▶ [Source passage]
The hardest part was finding the damn capacitors. I had to drive to three different stores and deep into the valley to find the proper ones. Samsung must be screwing a lot of people if that one 1,000 MF size is selling out. So if you own a Samsung HDTV, bookmark this video because you will get fucked eventually. Repairing it yourself will set you back around $25-$30 if you don’t own a soldering iron. That’s about $370 cheaper than paying someone. A couple of notes about this instructional: it doesn’t mention that there’s a positive and negative wire on the capacitor. When putting in the new capacitors, make sure the white stripe is aligned to the thick black mark on the circuit board. Also, his TV is only a year old. If your TV is older, like mine, removing the old solder will leave a bit more gunk. Don’t skip that last step in part two where he cleans his circuit board with alcohol, it’s better to be safe than sorry. Anyway, my TV works like new now. Real World: DC, you will get watched tonight.

▶ [Complete the following]
**1)** In the TV repair post, what does it cost to do the repair yourself if you don't own a soldering iron?
**2)** Write out the records word for word. Begin at the line that contains "schema: reading = pressure shown by the pressure" and stop after the final line of the records, including both of those lines.

▶ [Source information]
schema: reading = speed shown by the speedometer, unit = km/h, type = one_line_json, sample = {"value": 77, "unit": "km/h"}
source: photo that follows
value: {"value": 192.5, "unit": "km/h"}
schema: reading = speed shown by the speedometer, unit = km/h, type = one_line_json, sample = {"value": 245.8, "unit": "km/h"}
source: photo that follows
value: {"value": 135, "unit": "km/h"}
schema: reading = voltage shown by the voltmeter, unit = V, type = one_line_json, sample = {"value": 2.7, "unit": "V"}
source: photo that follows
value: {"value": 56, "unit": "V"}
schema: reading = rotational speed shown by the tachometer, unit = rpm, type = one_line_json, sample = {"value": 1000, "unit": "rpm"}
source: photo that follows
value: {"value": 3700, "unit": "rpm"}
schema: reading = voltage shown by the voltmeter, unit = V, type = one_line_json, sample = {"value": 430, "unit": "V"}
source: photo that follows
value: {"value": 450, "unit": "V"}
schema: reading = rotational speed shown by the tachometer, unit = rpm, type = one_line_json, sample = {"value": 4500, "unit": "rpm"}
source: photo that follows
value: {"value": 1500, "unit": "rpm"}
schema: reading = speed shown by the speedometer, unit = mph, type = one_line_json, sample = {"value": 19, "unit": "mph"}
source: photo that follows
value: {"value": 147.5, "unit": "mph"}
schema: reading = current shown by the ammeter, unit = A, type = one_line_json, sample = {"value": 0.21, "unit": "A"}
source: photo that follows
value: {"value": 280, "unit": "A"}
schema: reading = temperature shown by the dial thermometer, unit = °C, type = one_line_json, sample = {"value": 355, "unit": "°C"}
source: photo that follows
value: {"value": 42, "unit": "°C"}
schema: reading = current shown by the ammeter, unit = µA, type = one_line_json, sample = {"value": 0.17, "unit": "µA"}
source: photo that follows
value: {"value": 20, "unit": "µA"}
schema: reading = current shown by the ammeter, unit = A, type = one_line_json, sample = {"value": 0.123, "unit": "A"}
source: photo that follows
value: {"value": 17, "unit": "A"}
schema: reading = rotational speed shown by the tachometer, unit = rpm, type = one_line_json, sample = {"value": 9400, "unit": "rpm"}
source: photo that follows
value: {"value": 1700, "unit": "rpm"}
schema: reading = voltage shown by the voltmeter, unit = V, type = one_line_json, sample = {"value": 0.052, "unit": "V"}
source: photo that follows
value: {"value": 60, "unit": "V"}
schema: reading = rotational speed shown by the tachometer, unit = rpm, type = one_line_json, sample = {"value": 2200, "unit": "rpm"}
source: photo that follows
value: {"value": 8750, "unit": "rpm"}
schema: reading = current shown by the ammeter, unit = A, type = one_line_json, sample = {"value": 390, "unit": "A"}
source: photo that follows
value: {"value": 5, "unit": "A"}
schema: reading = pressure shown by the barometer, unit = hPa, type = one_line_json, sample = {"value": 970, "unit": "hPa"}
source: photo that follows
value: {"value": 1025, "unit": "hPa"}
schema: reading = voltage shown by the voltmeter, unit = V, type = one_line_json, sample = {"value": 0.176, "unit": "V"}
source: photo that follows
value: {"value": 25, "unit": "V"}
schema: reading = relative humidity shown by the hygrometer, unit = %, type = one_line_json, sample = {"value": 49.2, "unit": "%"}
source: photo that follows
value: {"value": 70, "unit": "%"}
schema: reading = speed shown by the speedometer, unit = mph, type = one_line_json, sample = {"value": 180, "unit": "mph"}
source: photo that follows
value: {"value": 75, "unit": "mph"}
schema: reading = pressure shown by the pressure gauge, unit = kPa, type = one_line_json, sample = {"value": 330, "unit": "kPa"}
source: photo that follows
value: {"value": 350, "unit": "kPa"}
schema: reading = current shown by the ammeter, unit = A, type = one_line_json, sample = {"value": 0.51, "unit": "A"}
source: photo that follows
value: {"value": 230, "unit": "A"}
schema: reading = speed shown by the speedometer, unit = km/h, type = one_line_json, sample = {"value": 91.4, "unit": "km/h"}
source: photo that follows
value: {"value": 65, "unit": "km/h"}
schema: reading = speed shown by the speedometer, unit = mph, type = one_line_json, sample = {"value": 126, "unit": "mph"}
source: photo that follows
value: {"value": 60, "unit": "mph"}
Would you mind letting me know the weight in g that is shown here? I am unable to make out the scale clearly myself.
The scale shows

▶ [Exercise answers]
**1)** Around $25-$30.

**2)**
schema: reading = pressure shown by the pressure gauge, unit = kPa, type = one_line_json, sample = {"value": 330, "unit": "kPa"}
source: photo that follows
value: {"value": 350, "unit": "kPa"}
schema: reading = current shown by the ammeter, unit = A, type = one_line_json, sample = {"value": 0.51, "unit": "A"}
source: photo that follows
value: {"value": 230, "unit": "A"}
schema: reading = speed shown by the speedometer, unit = km/h, type = one_line_json, sample = {"value": 91.4, "unit": "km/h"}
source: photo that follows
value: {"value": 65, "unit": "km/h"}
schema: reading = speed shown by the speedometer, unit = mph, type = one_line_json, sample = {"value": 126, "unit": "mph"}
source: photo that follows
value: {"value": 60, "unit": "mph"}
Would you mind letting me know the weight in g that is shown here? I am unable to make out the scale clearly myself.
The scale shows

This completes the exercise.